|Not a big horse needle like this.|
I probably will not this year because I have no transportation anyplace anymore--have not been out for eight months.
And it seems pretty often, the strains of flu in the shot don't match what turns up and the protection--never total--is sketchy. (I also had two pneumonia shots and got it.)
A primary care physician at Penn State Hershey Medical Group, Jay Zimmermann, MD, says it looks like the choice of strains this year is good, but the shot may offer protection no matter what strains are in it.
It could make the flu less horrible if you do get it.
The vaccine causes you to generate antibodies--if they are the same ones as the strain you are exposed to, the body responds more quickly and vigorously.

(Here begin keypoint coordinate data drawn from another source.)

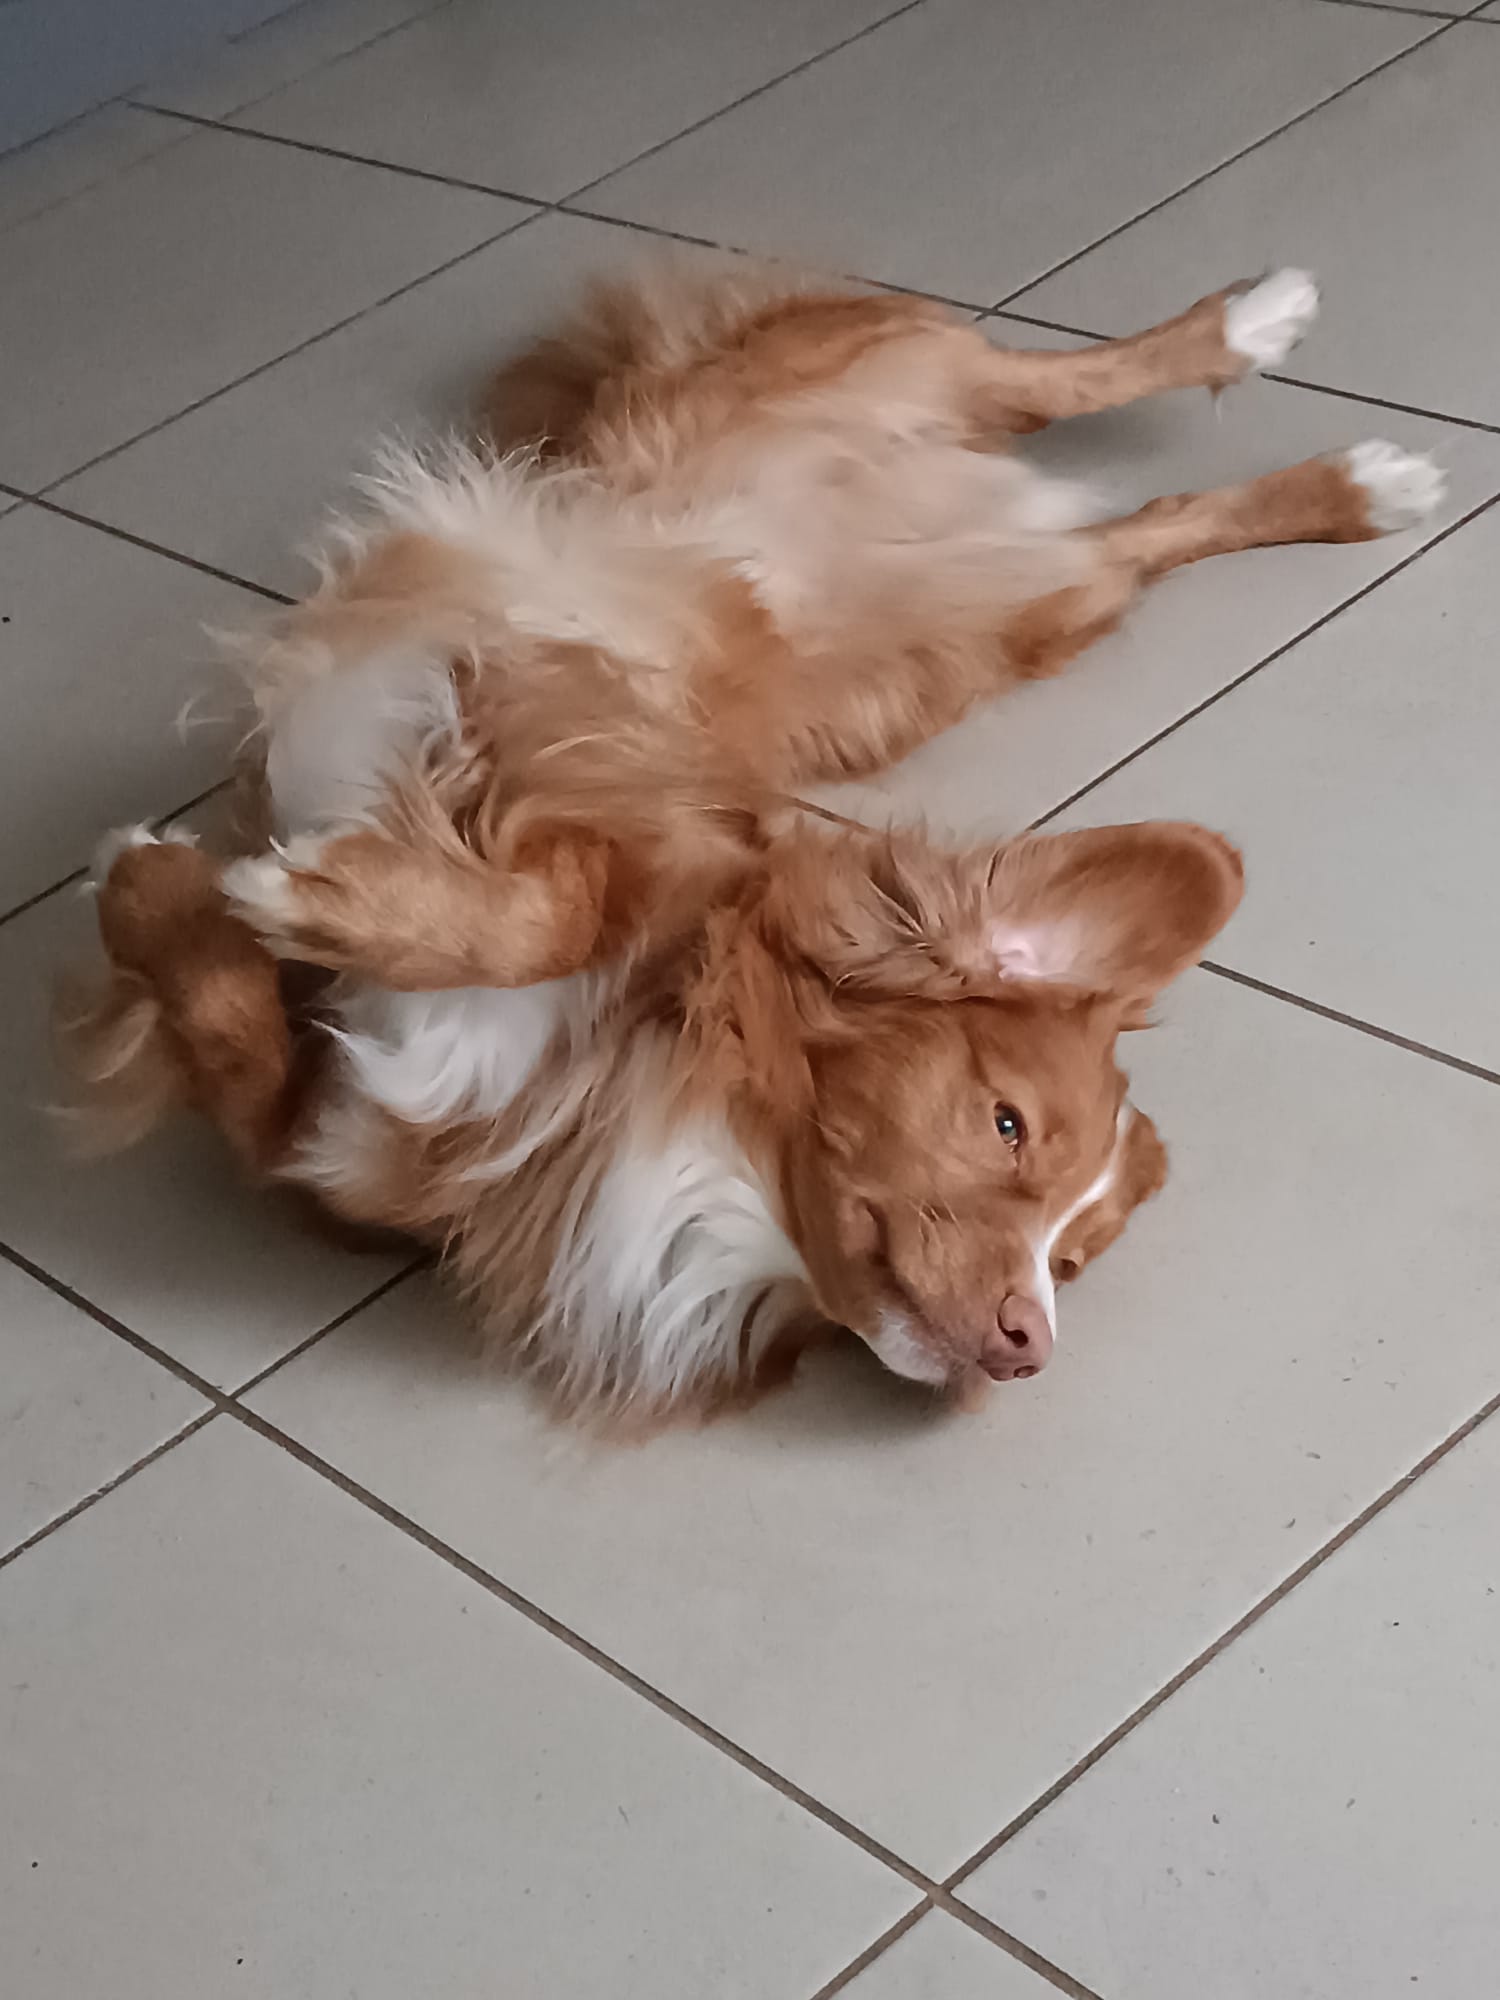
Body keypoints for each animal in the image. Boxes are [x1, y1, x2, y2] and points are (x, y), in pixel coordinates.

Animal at [63, 260, 1443, 1426]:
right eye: (1006, 1127)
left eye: (1074, 1257)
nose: (1027, 1345)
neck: (641, 1072)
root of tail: (992, 496)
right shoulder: (518, 711)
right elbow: (541, 909)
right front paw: (233, 884)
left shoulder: (326, 1138)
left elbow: (269, 1028)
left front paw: (169, 879)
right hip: (895, 378)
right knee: (1057, 380)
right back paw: (1258, 328)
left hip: (1050, 594)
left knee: (1158, 501)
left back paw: (1347, 475)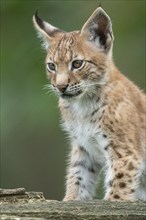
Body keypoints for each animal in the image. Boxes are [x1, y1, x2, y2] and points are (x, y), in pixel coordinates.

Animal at [32, 6, 145, 200]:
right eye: (52, 66)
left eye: (77, 64)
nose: (60, 86)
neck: (82, 105)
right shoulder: (84, 147)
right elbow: (77, 177)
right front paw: (71, 199)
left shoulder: (126, 155)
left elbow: (117, 192)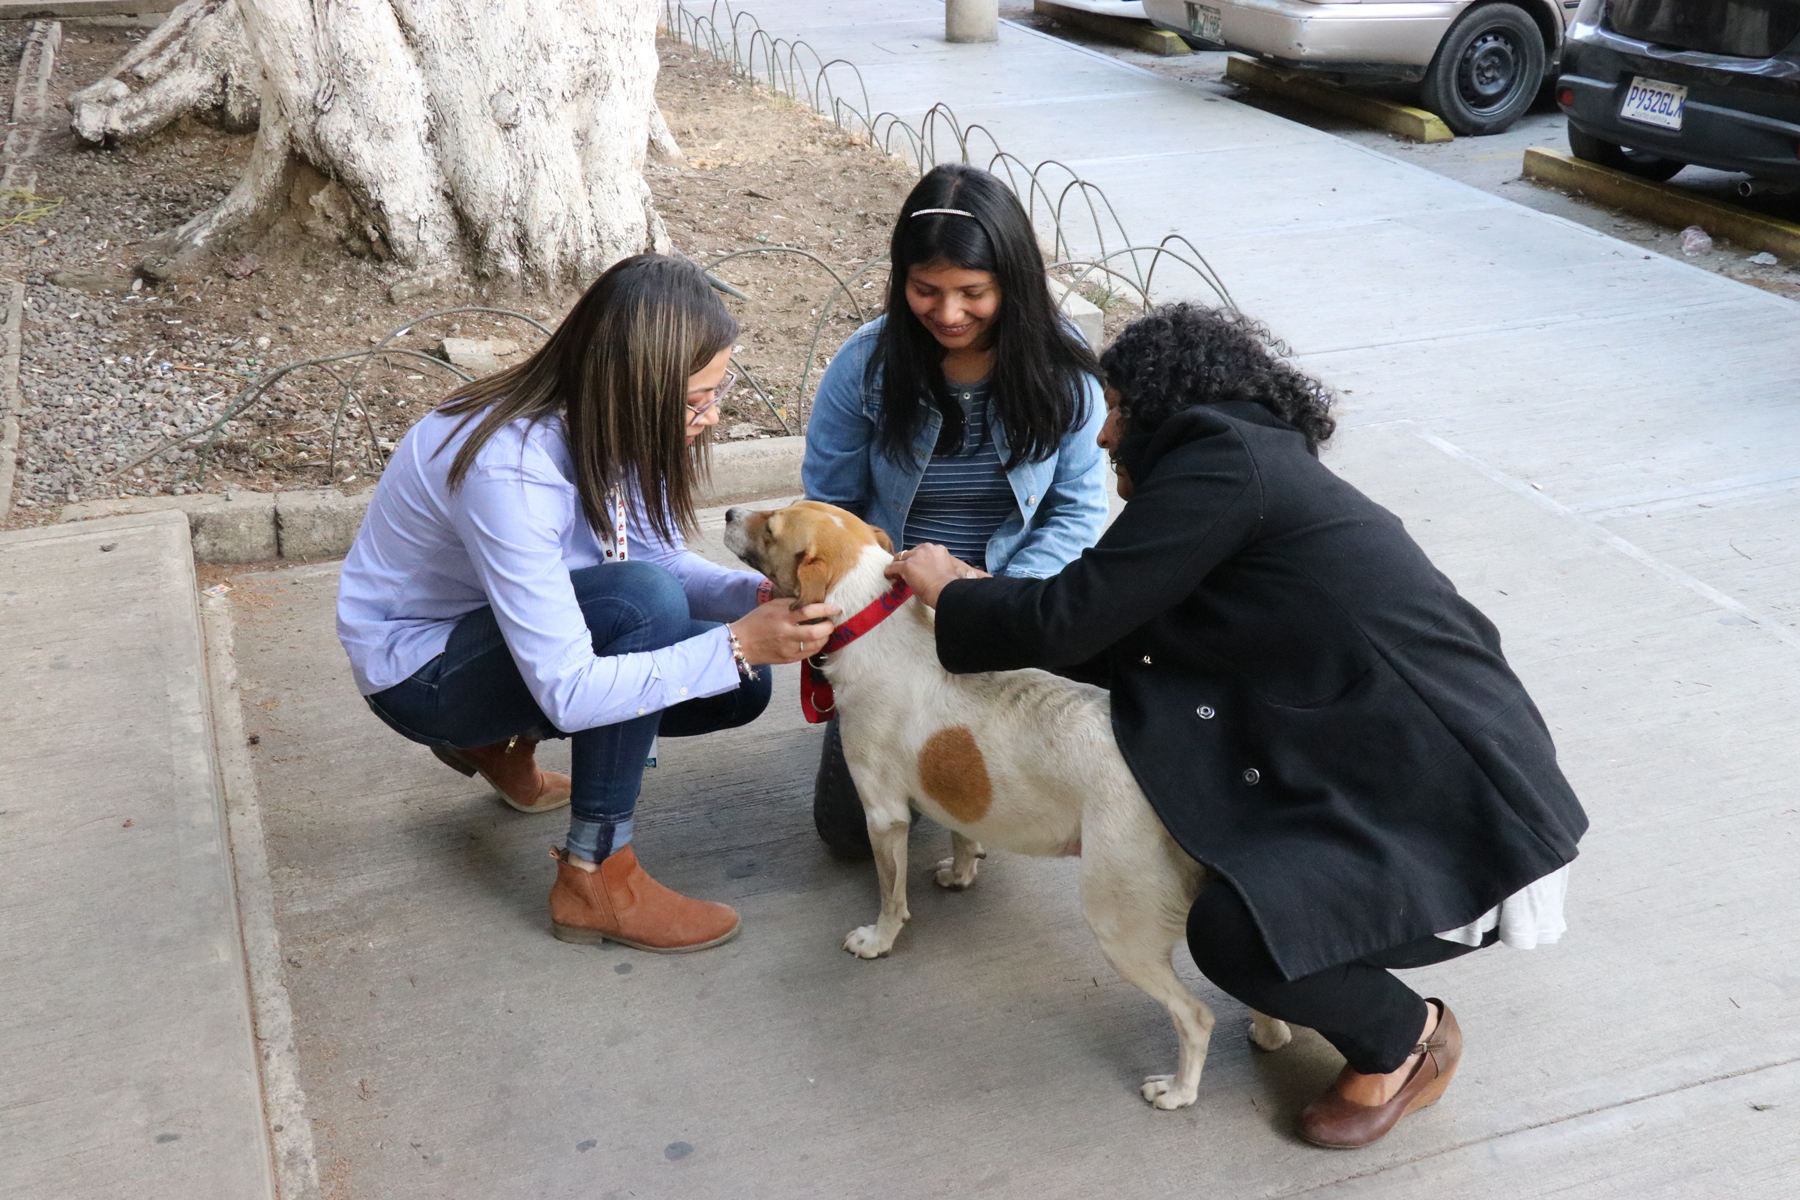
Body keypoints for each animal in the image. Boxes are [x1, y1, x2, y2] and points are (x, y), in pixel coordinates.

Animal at [723, 496, 1288, 1108]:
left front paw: (879, 939)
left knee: (1196, 1017)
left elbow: (890, 895)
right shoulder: (949, 801)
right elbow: (961, 832)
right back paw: (1269, 1033)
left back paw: (1180, 1089)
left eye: (771, 526)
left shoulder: (883, 815)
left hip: (1119, 923)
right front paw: (962, 871)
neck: (872, 615)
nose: (728, 513)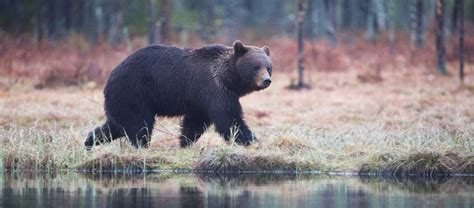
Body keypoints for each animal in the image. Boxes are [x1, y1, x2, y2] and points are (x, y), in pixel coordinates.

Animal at [83, 40, 272, 148]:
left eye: (268, 67)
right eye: (256, 66)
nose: (266, 80)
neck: (228, 78)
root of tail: (110, 76)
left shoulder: (200, 100)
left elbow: (194, 122)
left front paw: (185, 142)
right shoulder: (213, 90)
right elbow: (229, 119)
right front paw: (252, 140)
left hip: (122, 98)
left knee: (115, 125)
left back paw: (89, 141)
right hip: (134, 92)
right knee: (139, 124)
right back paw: (142, 145)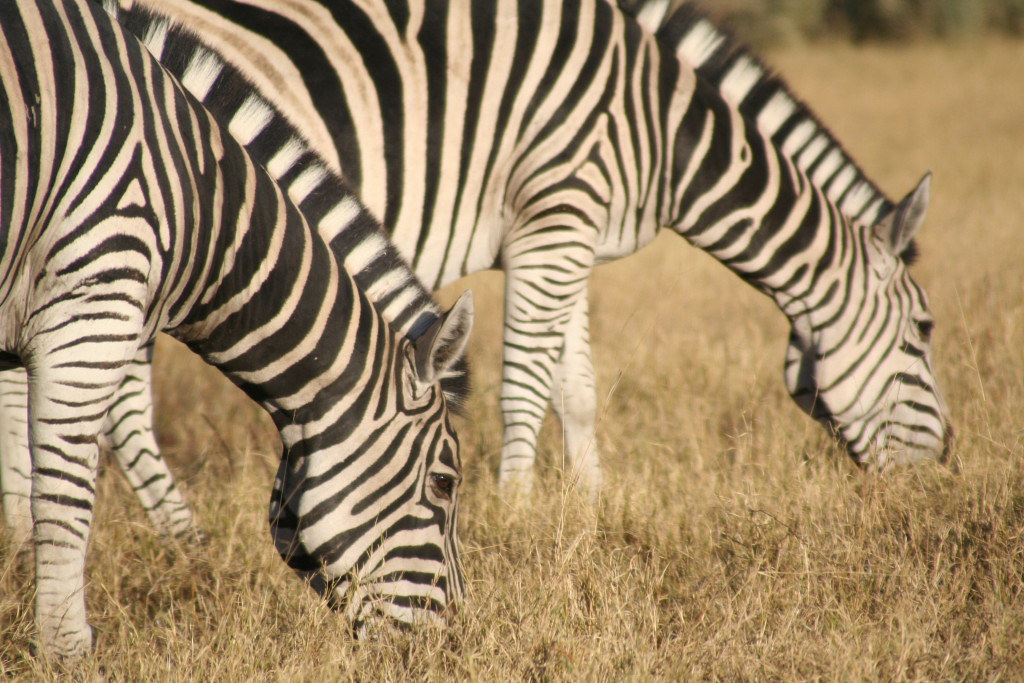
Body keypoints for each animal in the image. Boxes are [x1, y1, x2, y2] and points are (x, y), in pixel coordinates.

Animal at [0, 0, 473, 658]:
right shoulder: (92, 306)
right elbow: (65, 494)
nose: (448, 646)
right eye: (445, 483)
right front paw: (65, 652)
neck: (199, 203)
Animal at [94, 0, 949, 499]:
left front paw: (592, 507)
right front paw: (514, 511)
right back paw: (173, 535)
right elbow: (525, 384)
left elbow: (577, 387)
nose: (945, 471)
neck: (661, 126)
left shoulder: (566, 239)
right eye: (925, 332)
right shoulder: (556, 222)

But you will still get antibodies without a strain match--and more if you get the shot every year.
As for whether the vaccine "makes" you get the flu--Zimmermann says you are more likely to get it from someone in his waiting room than the shot.
The injection form is a dead virus--recommended for people 6 mos and up. The nasal mist form is a weakened virus--not for people with immunity issues.
Over age 50, people are told to get a superduper strong shot. I have all sorts of medication issues, and I have had this strong one without incident, but it makes me nervous.
Also I heard that right now they may be injecting last year's--not sure on that one--ask!
So it's up to you... I probably jinxed myself just writing this. By the way, would you take medical advice from a person who believes in jinxes?